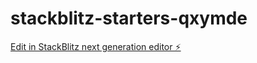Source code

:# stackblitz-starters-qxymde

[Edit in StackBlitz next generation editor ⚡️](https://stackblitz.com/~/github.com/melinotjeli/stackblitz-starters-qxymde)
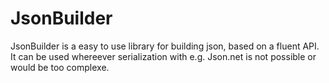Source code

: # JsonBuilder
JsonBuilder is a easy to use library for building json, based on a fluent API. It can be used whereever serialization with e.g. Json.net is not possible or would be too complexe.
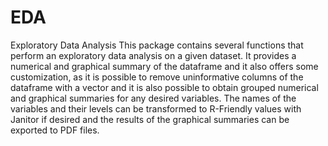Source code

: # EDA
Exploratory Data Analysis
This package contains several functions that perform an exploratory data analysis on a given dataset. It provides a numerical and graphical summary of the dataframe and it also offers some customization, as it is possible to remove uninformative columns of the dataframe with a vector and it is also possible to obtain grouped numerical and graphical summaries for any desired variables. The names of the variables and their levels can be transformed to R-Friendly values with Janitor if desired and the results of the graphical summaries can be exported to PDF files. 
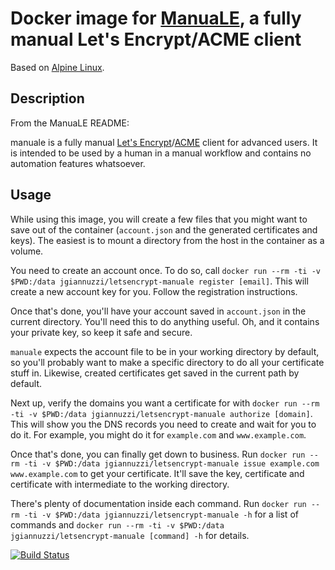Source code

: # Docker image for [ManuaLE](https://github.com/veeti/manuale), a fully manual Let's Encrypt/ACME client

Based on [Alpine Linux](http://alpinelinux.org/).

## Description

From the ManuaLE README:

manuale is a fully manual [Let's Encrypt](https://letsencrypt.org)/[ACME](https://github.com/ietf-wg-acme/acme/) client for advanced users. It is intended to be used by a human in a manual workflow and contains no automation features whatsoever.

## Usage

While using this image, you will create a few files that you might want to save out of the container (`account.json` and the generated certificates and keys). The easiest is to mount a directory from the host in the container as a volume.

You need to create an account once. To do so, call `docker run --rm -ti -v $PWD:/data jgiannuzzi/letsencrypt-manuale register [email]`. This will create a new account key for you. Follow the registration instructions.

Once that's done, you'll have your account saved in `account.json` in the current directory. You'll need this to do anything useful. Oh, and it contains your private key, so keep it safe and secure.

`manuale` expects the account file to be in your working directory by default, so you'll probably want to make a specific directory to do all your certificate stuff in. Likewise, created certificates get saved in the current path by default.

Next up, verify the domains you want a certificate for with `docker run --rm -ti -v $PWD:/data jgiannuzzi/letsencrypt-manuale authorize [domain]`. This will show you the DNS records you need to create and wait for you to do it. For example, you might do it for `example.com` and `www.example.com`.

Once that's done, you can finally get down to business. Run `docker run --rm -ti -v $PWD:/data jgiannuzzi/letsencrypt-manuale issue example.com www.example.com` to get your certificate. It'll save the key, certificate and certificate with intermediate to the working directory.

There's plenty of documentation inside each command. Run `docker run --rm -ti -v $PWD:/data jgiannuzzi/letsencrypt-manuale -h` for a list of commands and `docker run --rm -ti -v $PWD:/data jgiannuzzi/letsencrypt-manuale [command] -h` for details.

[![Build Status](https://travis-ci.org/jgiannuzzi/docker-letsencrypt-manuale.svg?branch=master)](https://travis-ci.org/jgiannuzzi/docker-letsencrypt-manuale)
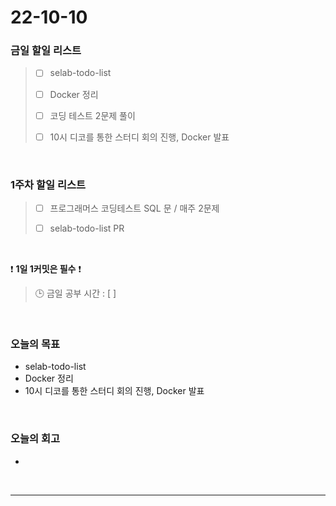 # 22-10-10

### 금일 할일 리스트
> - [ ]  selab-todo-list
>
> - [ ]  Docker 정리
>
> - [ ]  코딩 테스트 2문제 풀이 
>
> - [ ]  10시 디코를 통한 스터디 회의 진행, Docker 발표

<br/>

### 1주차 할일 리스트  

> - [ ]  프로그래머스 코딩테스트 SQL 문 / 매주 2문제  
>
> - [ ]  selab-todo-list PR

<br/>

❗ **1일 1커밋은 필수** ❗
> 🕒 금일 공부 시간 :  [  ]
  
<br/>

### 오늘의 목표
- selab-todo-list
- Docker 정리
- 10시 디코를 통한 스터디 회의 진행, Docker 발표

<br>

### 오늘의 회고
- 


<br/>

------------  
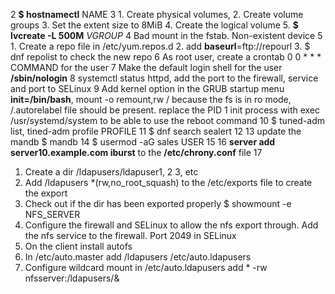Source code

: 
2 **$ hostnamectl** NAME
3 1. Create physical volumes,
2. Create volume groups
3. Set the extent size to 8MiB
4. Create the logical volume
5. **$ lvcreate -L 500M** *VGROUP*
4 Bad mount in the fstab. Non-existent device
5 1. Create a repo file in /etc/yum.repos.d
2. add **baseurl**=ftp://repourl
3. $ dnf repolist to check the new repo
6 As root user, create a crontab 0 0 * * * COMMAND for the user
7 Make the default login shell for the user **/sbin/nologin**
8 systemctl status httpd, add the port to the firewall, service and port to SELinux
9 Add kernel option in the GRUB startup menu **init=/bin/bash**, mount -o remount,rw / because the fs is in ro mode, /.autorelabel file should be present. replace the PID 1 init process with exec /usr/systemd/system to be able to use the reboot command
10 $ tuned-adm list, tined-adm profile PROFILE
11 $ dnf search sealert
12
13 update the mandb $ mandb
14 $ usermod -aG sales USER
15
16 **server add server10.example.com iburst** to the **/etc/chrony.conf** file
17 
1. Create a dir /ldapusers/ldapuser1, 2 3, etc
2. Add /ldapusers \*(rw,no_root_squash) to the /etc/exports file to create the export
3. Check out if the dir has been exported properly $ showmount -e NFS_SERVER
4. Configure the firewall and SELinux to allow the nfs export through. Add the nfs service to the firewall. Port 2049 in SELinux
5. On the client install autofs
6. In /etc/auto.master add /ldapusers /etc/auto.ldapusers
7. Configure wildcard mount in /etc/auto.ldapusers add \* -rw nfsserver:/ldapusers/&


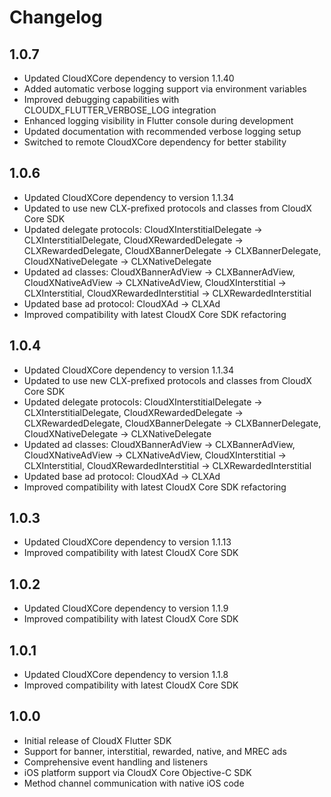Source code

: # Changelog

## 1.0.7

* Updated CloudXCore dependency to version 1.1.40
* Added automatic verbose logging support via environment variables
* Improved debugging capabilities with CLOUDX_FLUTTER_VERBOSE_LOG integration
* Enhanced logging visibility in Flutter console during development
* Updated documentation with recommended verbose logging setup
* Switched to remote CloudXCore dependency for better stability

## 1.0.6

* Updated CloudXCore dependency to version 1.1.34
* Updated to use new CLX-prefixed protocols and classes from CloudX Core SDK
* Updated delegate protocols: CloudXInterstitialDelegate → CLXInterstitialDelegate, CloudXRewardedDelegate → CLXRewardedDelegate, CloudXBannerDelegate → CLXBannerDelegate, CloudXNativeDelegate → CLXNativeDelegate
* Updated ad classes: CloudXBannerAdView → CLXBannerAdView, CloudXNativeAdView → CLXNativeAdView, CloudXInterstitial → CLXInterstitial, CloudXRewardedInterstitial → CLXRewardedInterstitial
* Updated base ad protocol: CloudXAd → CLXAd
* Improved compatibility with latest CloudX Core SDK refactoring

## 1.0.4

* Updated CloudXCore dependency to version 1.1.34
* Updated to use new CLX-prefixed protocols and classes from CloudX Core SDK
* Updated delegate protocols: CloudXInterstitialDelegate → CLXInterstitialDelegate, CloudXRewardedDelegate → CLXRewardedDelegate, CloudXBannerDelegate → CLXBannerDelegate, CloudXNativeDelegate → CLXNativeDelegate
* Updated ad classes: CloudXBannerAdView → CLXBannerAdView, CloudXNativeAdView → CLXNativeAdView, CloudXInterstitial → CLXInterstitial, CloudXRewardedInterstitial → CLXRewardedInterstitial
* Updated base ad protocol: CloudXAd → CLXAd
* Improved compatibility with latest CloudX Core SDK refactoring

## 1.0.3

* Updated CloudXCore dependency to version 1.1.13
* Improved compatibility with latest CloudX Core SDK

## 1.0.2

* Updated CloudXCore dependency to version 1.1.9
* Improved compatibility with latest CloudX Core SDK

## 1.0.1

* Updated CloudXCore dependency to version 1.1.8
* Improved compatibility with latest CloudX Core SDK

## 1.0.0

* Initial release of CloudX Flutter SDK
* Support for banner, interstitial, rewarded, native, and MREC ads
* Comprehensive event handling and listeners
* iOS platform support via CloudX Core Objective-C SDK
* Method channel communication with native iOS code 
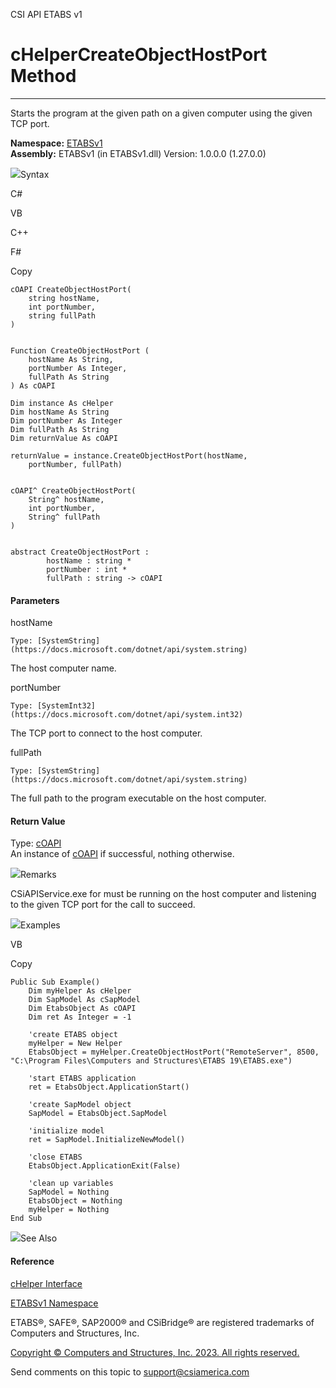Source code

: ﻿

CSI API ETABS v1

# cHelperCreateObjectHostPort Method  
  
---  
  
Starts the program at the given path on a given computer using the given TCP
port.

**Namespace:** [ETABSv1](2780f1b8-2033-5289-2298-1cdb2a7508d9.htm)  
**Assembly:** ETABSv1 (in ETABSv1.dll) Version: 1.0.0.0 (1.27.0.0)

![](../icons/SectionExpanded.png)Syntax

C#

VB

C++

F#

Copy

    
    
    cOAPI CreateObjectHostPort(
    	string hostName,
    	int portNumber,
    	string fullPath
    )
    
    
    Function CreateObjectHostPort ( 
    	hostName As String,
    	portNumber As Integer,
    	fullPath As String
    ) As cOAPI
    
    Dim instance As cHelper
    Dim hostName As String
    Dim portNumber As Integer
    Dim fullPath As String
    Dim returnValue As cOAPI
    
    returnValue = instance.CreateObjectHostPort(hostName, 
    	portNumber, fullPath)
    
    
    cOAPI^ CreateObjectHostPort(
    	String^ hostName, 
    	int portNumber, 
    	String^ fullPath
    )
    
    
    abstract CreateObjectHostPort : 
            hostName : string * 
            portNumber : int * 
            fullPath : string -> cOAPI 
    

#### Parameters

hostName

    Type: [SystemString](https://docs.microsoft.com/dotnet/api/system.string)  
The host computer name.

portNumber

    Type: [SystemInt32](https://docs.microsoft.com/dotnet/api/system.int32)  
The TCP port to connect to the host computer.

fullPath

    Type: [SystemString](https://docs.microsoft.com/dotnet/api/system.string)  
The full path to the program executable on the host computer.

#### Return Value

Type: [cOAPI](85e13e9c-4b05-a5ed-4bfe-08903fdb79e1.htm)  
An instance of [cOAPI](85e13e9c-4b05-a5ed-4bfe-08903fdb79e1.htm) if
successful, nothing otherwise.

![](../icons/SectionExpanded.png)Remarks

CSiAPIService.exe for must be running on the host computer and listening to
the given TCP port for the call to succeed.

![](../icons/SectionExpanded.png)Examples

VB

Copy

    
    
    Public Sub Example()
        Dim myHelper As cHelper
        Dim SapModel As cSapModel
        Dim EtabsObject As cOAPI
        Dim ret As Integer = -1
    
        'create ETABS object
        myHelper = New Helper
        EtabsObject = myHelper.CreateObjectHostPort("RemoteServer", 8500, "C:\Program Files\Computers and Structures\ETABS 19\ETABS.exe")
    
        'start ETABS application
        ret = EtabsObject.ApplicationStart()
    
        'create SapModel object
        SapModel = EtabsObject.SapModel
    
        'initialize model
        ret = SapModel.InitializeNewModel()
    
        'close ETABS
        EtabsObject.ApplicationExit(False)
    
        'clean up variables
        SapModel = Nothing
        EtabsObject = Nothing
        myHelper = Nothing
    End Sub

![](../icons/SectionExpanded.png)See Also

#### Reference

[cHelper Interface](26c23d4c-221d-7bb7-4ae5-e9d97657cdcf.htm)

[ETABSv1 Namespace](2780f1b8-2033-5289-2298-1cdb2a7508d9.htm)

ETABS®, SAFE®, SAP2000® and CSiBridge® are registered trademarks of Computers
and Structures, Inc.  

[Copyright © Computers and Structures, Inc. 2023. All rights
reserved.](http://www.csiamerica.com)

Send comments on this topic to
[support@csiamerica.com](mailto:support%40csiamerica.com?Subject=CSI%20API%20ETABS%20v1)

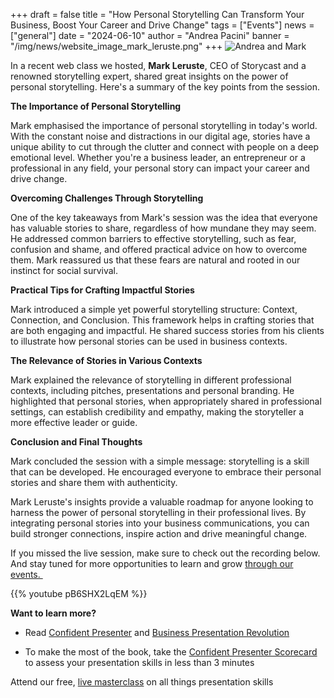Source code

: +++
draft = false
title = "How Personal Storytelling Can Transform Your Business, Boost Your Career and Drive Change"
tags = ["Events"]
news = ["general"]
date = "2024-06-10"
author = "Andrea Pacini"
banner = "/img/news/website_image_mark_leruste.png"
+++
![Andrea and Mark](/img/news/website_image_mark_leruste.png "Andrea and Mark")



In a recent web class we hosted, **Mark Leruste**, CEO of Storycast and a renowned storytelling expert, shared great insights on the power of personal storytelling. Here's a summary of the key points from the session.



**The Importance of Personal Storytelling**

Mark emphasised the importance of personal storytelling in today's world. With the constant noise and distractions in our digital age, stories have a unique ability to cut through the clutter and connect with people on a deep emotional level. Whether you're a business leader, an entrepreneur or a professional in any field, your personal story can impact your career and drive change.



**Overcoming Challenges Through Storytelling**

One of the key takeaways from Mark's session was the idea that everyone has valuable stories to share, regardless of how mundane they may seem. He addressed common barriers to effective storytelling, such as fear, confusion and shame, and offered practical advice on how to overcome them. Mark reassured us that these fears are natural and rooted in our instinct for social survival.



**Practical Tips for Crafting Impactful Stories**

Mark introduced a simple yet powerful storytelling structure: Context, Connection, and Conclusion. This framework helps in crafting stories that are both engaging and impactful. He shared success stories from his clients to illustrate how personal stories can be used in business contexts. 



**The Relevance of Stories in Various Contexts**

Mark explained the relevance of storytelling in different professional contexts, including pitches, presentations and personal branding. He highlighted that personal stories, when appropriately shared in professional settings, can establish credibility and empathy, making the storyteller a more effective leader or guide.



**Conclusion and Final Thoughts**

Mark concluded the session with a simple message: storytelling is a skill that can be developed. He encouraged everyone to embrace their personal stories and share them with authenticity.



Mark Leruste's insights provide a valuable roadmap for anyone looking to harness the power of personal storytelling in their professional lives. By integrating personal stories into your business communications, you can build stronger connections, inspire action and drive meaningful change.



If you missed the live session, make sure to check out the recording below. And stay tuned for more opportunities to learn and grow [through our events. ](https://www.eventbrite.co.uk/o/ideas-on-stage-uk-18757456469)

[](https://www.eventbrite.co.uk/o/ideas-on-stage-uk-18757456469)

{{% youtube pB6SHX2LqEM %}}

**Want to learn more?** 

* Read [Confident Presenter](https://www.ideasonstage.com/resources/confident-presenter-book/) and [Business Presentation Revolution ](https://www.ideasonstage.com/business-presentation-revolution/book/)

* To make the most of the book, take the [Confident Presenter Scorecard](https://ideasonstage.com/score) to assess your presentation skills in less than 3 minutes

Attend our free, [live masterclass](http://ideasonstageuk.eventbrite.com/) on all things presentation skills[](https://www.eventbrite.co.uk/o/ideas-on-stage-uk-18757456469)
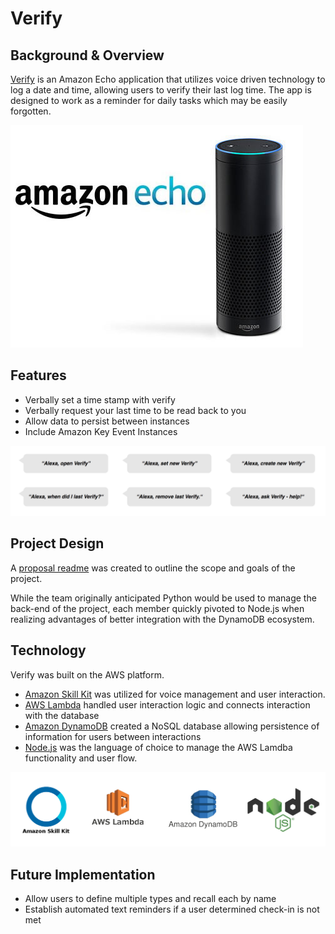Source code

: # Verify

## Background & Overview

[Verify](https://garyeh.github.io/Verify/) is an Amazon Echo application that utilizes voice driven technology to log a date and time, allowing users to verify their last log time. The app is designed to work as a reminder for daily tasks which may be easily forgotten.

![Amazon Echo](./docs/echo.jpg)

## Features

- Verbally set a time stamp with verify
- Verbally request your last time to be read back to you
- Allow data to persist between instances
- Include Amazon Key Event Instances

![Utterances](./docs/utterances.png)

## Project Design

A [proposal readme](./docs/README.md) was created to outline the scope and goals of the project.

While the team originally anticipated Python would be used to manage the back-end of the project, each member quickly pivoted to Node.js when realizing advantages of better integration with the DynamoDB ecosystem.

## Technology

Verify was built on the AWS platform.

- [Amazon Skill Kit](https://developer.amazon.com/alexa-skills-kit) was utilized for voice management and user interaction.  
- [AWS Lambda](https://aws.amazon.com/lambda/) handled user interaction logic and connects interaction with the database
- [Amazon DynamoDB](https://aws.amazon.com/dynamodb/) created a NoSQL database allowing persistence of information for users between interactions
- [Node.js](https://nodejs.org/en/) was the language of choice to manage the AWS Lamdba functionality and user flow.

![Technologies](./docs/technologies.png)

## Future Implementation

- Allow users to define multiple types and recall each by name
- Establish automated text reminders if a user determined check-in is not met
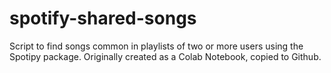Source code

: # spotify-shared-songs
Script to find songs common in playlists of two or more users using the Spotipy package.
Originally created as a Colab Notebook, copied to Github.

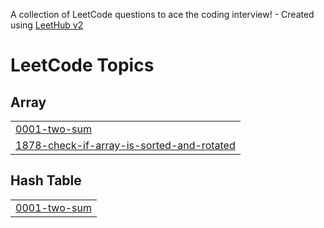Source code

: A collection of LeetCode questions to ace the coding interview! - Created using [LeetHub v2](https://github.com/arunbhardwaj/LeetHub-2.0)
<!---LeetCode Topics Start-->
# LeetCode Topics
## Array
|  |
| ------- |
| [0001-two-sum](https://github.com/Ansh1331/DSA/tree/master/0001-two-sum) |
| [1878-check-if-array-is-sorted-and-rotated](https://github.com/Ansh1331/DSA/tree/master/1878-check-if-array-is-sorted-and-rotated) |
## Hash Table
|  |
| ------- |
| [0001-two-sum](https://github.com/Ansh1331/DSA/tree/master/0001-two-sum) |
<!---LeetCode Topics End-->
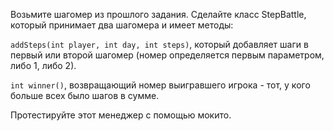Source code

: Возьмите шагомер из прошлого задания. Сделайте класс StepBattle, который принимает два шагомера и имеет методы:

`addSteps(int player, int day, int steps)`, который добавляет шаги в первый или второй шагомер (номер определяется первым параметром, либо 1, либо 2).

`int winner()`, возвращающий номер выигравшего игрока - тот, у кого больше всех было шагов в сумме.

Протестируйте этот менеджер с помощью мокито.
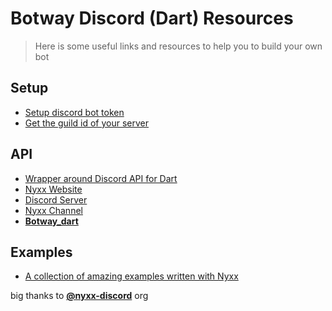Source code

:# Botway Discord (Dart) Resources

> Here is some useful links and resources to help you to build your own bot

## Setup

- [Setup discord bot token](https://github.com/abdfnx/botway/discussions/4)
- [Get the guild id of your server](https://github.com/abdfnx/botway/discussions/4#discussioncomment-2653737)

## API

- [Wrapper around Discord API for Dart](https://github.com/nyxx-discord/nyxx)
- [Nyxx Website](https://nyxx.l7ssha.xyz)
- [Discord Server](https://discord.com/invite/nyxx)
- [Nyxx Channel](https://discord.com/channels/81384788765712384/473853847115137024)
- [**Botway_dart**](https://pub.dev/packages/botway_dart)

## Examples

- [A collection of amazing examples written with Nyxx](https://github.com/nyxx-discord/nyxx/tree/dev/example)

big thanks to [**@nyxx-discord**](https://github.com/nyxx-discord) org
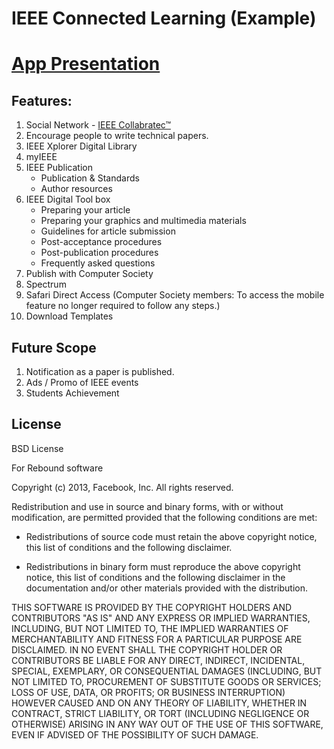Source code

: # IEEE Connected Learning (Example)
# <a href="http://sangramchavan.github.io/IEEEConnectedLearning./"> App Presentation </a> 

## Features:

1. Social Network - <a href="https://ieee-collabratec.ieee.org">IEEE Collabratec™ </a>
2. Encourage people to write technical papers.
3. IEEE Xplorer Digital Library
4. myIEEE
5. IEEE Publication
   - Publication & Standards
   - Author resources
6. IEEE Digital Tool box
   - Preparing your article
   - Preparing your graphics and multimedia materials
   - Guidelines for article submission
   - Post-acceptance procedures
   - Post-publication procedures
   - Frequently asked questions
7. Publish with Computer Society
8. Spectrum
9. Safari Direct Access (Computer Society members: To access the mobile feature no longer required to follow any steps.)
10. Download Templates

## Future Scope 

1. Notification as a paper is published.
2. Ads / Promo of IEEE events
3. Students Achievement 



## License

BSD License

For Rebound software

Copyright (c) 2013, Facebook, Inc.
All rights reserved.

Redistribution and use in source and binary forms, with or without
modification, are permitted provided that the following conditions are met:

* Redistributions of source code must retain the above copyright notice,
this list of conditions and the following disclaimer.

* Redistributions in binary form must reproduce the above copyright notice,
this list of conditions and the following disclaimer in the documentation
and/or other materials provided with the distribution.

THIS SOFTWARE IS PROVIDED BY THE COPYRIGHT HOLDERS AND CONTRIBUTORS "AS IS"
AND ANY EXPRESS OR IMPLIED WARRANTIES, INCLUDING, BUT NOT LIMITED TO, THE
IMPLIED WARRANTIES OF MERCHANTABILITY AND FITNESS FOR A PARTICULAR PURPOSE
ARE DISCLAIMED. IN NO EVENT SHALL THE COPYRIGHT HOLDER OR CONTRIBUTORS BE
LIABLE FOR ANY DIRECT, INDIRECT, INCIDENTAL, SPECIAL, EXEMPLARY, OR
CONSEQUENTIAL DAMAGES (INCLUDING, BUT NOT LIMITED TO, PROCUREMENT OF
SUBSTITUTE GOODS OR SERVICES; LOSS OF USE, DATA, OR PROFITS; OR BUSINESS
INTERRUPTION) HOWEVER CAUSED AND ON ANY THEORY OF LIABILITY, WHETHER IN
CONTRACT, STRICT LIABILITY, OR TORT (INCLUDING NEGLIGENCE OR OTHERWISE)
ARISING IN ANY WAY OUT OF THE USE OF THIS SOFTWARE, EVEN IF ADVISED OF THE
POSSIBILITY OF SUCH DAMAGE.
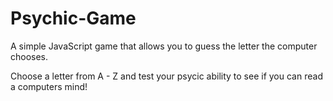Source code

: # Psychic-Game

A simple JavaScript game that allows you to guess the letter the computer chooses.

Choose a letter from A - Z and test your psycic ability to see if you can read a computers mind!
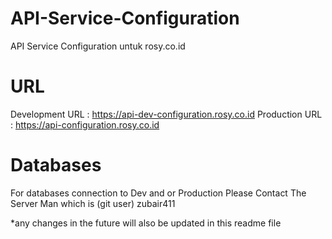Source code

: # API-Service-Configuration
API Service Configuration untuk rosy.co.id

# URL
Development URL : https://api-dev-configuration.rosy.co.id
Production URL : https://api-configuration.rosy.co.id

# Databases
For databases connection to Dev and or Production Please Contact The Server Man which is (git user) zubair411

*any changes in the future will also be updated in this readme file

**EXERCISE:** Convert the lines from the one containing "While the team" through the one containing "Verify was built on the AWS platform.", inclusive, into a JSON list of strings with one string per line, leaving out blank lines.

**WRITTEN ANSWER:**
[
  "While the team originally anticipated Python would be used to manage the back-end of the project, each member quickly pivoted to Node.js when realizing advantages of better integration with the DynamoDB ecosystem.",
  "## Technology",
  "Verify was built on the AWS platform."
]